RECORD EXTRACTS: Begin

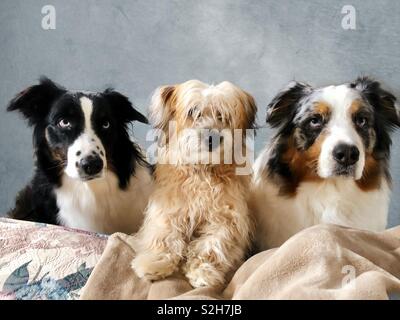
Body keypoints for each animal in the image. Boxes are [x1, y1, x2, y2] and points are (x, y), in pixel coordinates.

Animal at [131, 80, 256, 288]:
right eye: (193, 112)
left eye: (223, 115)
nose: (212, 137)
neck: (203, 171)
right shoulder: (168, 210)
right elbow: (164, 235)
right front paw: (154, 263)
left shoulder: (227, 220)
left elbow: (213, 245)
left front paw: (203, 271)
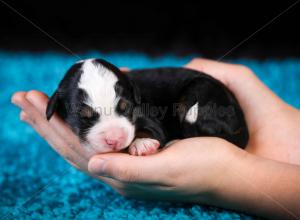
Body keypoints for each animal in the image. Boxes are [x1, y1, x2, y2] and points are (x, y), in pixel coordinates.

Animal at [46, 57, 248, 156]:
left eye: (125, 107)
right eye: (84, 117)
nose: (115, 140)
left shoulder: (147, 115)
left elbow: (149, 129)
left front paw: (142, 143)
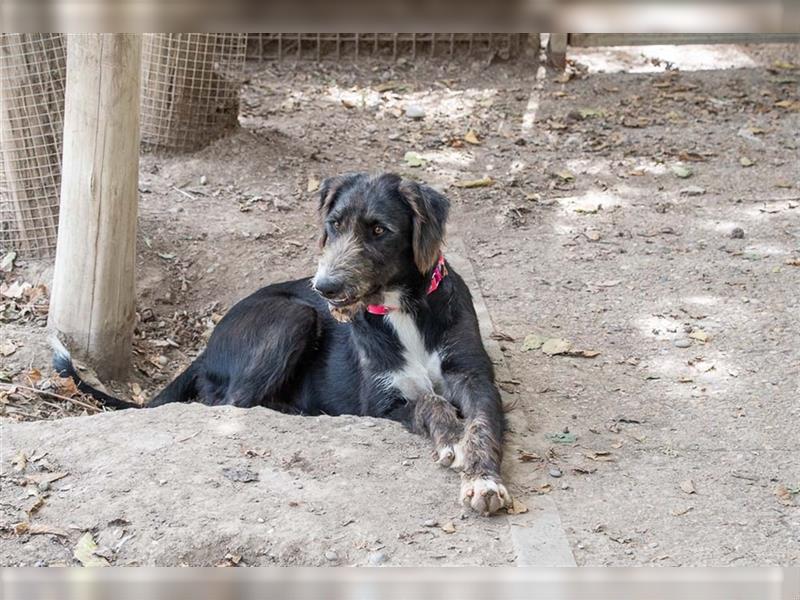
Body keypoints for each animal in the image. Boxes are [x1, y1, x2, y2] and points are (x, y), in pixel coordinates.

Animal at [53, 171, 510, 512]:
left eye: (380, 230)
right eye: (334, 224)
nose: (324, 287)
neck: (403, 310)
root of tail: (204, 351)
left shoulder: (474, 378)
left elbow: (482, 425)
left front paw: (483, 481)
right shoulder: (381, 401)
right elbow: (429, 402)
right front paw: (451, 435)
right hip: (294, 317)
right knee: (230, 402)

RECORD EXTRACTS: End

#### WHAT YOU SHOULD DO:
Exactly as they appear above, print all the lines, but not the pictures.

#### PROBLEM SOLUTION:
Body keypoints for each animal in the image. Boxes are [x1, y1, x2, y2] and points are (x, y), in pixel coordinates.

Animal at [131, 80, 256, 288]:
right eye: (193, 112)
left eye: (223, 115)
nose: (212, 137)
neck: (203, 171)
right shoulder: (168, 210)
right elbow: (164, 235)
right front paw: (154, 263)
left shoulder: (227, 220)
left elbow: (213, 245)
left front paw: (203, 271)
Body keypoints for each animal in the image. Boxes are [x1, y1, x2, y2] and points are (x, y), in pixel coordinates.

Animal at [46, 57, 248, 156]:
left eye: (125, 107)
right eye: (84, 117)
nose: (115, 140)
left shoulder: (147, 115)
left elbow: (149, 129)
left front paw: (142, 143)
Body keypoints for each animal in the image. Boxes are [x1, y1, x2, y2] and points are (x, y), in pixel coordinates.

Animal at [53, 171, 510, 512]:
left eye: (380, 230)
right eye: (334, 224)
nose: (324, 287)
neck: (403, 310)
root of tail: (204, 351)
left shoulder: (474, 378)
left elbow: (482, 425)
left front paw: (483, 481)
right shoulder: (381, 401)
right elbow: (429, 402)
right front paw: (451, 435)
right hip: (294, 317)
right knee: (230, 402)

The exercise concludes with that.